Para umat hindu sembahyang dan puasa pada saat nyepi, sedangkan umat lain paling tidak menghormati hari nyepi dengan tidak menganggu dan mengikuti peraturan adat yang ada.
Cahaya-cahaya sebisa mungkin ditutup setiap celah jalannya supaya tidak masuk dalam ruangan. Sepengalaman saya, jendela-jendela yang biaanya mempunyai ventilasi diatasnya harus ditutup koran atau benda lain.
Saya bahkan pernah menutupi apotek dengan koran secara keseluruhan karena apotek tidak punya pintu seperti ruko atau toko lain.
Warga, juga turis diharapkan tetap berada dirumah dan tidak berjalan-jalan apalagi menimbulkan kegaduhan, kalaupun keluar rumah toh ada pecalang yang siap menghadang.
Pecalang atau polisi adat selama nyepi biasa berjaga untuk menghindari warga atau turis-turis secara sengaja keluar rumah atau membuat kegaduhan.
Menyambut nyepi di bali justru diawali dengan perayaan yang begitu semarak. Melihat bagaimana kompak dan kreatifnya Para gek gek (gadis bali) dan bli bli (mas-mas bali) dalam mengemas nyepi dengan begitu antusiasnya.

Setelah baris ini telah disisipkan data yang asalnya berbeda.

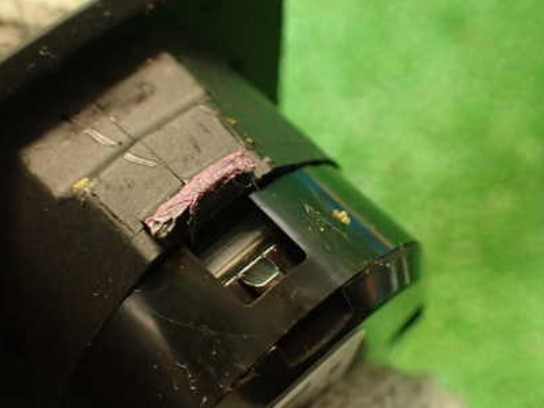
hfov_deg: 39.2
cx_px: 184
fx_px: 754
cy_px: 223
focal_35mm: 48
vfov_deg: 30.2
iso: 500
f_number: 2.4
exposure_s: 1/30
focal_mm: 5.79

Tidak dipungkiri bahwa saya melihat ketulusan dan partisipasi yang besar dalam bentuk tenaga pikiran dan finansial terjadi dalam satu acara pengrupukan ini.
Iri sebenarnya ketika melihat anak muda Bali yang masih mau menyempatkan diri untuk melestarikan budaya yang ada sejak lama dan menularkannya kepada adik-adiknya dengan cara yang sangat efektif yaitu keikutsertaan dalam arak-arakan ini.
Nyepi diharapkan membuat umat manusia sekali lagi mengingat akan alam, menyatu dengan alam dan mengingat kebesaran akan yang maha Esa. Entah dari mana kamu berasal atau apa agamamu, secara umum nyepi diharapkan mampu membuat kita sejenak beristirahat dalam kesibukan duniawi. Tidak ada suara lain, selain suara kita sendiri.
Nyepi bisa dijadikan agenda jika kamu merasa perlu menyepi beneran di pojok ruangan, merefleksikan diri, tanpa harus dibilang lebay.
Rahajeng rahina nyepi caka 1940 semeton sinamian dumogi rahayu rahajeng.